MobilePortrait: Real-Time One-Shot Neural Head Avatars on Mobile Devices

Anonymous Authors

Abstract

Existing neural head avatars methods have achieved significant progress in the image quality and motion range of portrait animation. However, these methods neglect the computational overhead, and to the best of our knowledge, none is designed to run on mobile devices. This paper presents MobilePortrait, a lightweight one-shot neural head avatars method that reduces learning complexity by integrating external knowledge into both the motion modeling and image synthesis, enabling real-time inference on mobile devices. Specifically, we introduce a mixed representation of explicit and implicit keypoints for precise motion modeling and precomputed visual features for enhanced foreground and background synthesis. With these two key designs and using simple U-Nets as backbones, our method achieves state-of-the-art performance with less than one-tenth the computational demand. It has been validated to reach speeds of over 100 FPS on mobile devices and support both video and audio-driven inputs.

Video-Driven Results

Video-Driven Comparisons

Audio-Driven Comparisons

Analysis of Failure Cases

Although MobilePortrait, as demonstrated in the main text, maintains good robustness when handling most images and motions, from the above Figures, we can observe that it still struggles when dealing with extreme angles of motion or styles that differ significantly from the training data.

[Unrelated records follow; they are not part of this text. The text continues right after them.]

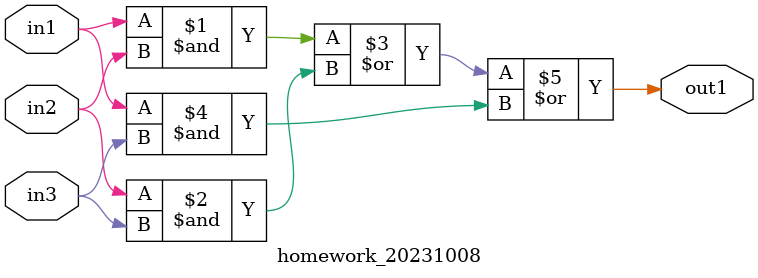
<source format=v>
`timescale 1ns / 1ps


module homework_20231008(
    input in1,in2,in3,
    output out1);
    assign out1=(in1&in2)|(in2&in3)|(in1&in3);
endmodule

</source>
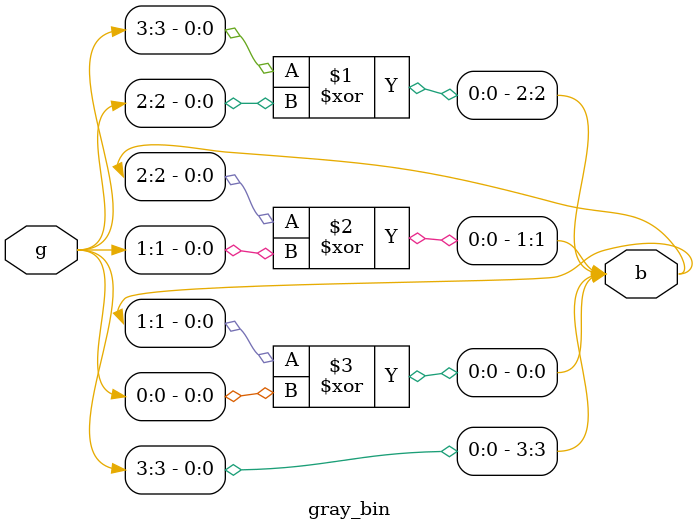
<source format=v>
module gray_bin(input [3:0]g, output [3:0]b);

assign b[3]=g[3];
assign b[2]=b[3]^g[2];
assign b[1]=b[2]^g[1];
assign b[0]=b[1]^g[0];

endmodule

</source>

We speculate that this is because, for the image synthesis network, there is a need to inpaint a large amount of content in these scenarios, which often includes patterns that are difficult to learn from the training data, such as large areas of profile faces or cartoon styles. One solution is to address this issue by increasing the diversity of the training dataset, while another is to rely on robust intermediate representations, such as 3D facial structures. We leave this as future work to be tackled.